Annelids can reproduce asexually or sexually. One type of asexual reproduction takes place through a method called fission. During fission, the rear end of the body splits from the rest of the body to form a new annelida. Many other taxa (such as most earthworms) cannot reproduce this way, though they will regrow the posterior most segments in most instances. Sexual reproduction takes place by species that are hermaphroditic or species that have separate females and males through cross-fertilization.
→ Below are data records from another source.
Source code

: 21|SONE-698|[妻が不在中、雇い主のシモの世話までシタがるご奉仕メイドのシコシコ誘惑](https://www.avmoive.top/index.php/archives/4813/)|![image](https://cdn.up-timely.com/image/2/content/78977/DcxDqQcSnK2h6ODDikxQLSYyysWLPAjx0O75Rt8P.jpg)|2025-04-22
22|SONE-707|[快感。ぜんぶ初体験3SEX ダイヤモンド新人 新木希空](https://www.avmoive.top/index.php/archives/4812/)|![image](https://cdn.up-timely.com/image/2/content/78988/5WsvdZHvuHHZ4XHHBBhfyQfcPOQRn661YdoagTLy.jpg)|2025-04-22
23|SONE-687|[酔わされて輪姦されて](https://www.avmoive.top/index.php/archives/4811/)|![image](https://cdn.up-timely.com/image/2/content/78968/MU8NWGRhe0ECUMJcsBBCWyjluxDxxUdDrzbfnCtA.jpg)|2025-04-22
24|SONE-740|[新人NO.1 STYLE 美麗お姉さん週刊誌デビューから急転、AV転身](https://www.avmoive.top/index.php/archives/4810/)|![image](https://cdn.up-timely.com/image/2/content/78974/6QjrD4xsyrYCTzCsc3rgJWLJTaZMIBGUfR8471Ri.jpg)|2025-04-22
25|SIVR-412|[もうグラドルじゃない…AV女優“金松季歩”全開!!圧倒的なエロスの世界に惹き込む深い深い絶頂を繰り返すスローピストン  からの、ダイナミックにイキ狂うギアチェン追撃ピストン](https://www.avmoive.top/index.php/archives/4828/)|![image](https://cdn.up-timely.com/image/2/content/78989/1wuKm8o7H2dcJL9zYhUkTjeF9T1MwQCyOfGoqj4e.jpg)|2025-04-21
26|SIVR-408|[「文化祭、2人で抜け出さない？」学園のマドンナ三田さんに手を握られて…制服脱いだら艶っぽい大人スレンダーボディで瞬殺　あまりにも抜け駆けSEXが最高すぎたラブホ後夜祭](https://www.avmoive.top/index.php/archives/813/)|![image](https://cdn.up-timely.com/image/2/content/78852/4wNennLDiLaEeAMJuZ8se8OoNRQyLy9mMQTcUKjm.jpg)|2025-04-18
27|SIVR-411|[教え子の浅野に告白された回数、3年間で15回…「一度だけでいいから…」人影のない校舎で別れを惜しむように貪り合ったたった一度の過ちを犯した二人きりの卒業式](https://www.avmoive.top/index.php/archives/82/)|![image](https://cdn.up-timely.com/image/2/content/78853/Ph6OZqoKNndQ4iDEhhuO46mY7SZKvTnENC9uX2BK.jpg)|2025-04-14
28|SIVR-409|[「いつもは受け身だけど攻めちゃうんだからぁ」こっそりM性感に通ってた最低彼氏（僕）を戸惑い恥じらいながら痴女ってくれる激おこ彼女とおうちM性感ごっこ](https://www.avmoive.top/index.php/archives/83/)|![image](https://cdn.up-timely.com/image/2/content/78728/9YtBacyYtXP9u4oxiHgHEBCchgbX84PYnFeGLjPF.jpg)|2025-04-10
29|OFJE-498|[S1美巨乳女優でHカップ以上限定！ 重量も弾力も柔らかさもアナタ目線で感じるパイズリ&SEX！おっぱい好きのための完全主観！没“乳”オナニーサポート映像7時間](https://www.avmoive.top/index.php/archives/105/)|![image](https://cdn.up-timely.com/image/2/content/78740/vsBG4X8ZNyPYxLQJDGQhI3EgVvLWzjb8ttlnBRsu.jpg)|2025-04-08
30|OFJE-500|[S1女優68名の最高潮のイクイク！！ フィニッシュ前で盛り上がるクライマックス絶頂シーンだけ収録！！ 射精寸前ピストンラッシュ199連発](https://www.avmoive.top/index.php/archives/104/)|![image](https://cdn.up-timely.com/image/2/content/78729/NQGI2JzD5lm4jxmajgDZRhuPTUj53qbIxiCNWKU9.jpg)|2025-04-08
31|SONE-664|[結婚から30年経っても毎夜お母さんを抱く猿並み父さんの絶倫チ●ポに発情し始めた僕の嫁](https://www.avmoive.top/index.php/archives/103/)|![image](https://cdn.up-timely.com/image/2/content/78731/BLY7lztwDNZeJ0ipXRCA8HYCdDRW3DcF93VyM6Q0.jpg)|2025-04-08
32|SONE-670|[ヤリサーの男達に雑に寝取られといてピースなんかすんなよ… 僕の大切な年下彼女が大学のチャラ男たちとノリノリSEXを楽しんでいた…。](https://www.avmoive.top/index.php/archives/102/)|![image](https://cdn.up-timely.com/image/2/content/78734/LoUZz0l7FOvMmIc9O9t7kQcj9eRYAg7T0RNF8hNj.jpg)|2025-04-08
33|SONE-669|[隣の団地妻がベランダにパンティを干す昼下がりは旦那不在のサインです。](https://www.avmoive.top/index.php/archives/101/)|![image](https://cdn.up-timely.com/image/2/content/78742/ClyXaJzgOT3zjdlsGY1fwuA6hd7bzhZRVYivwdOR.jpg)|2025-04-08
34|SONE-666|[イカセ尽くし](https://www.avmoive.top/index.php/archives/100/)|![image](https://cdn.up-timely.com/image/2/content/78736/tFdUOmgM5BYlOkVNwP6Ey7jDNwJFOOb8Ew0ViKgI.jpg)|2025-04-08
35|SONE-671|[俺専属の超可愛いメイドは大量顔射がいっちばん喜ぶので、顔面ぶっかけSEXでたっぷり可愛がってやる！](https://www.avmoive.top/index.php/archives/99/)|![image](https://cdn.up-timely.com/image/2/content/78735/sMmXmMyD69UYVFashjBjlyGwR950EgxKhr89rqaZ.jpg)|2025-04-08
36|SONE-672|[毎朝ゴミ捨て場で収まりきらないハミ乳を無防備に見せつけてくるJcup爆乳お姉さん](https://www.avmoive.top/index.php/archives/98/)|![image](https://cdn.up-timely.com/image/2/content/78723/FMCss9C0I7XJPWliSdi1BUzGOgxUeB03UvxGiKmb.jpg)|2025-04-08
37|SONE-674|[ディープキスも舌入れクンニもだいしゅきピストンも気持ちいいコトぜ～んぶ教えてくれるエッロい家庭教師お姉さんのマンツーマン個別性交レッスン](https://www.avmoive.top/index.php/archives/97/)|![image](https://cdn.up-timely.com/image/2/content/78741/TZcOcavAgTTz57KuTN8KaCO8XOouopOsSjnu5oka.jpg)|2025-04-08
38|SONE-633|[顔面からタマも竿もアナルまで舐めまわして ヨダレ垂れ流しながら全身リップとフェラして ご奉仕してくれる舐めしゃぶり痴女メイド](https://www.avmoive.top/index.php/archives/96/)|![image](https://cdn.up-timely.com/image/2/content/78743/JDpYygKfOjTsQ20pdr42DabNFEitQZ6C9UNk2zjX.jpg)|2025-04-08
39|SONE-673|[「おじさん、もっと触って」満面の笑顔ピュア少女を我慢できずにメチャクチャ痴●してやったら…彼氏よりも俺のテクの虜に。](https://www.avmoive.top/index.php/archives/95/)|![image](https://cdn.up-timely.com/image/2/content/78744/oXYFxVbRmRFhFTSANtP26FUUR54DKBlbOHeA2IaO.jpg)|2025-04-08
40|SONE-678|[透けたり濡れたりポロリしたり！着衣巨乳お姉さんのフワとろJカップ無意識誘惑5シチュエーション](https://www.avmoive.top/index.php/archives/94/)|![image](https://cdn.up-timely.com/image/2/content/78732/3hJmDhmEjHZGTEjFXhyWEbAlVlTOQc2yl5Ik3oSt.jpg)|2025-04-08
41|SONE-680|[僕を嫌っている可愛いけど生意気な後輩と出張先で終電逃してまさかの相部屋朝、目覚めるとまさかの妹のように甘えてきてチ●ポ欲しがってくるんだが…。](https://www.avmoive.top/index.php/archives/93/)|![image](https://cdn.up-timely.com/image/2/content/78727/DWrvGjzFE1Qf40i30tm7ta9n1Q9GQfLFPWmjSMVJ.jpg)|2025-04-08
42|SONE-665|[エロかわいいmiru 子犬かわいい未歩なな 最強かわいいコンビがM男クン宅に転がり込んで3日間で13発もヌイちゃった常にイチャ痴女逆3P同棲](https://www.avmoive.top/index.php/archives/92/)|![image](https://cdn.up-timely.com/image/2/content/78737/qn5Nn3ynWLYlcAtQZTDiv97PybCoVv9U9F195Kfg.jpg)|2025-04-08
During sexual reproduction, fluids are transferred from the male pore to the female ovipore. Annelids tend to mate when conditions are moist or following a rain, meaning they may mate quite frequently throughout the year. Hermaphrodite annelids like earthworms mate periodically throughout the year in favored environmental conditions. Annelids mate by copulation. Two worms which are attracted by each other's secretions lay their bodies together with their heads pointing opposite directions.

Earthworms are hermaphrodites and can reproduce in three different ways. Although they will not undergo fission, they are capable of fragmentation regeneration and may also go through budding, which is a process where a creature will grow another copy of itself like a branch. This new copy will then be detached and continue to live and grow as an independent organism. Both of these processes are asexual. Earthworms will also undergo sexual cross-fertilization.

Also most polychaete worms have separate males and females and external fertilization. The clitellum, a smooth girdle about each worm secretes mucus, after which the sperm leave the sperm ducts and travel to the seminal receptacles of the partner. The clitellum later produces a slime tube, which is move along over the head of the worm by muscular contractions. Into this tube are deposited eggs from the oviducts and sperm from the seminal receptacles. The slime tube forms a cocoon within which the miniature worms develop. There is no larval stage.[2]

Leech blutegel.


Annelids are found throughout the world, from deep ocean bottoms to high mountain glaciers. They live in protected habitats such as mud, sand, and rock crevice, and in and among other invertebrate animals, such as sponges. Many live in tubes they secrete around themselves. The most significant ecological role acted by annelida is reworking of soil and sediments. they ingest and excrete large quantities of sediments or soils.[3]

Annelids are important components of their respective habitats, whether it be the bottom of freshwater or marine environments, or the soil. The feeding habits of many species are important in the decomposition of organic matter and recycling of nutrients in terrestrial and aquatic environments. Many annelids feed on algae, insects, carrion, and other worms, and several leech species consume the blood of turtles, birds, fishes, and mammals.[4]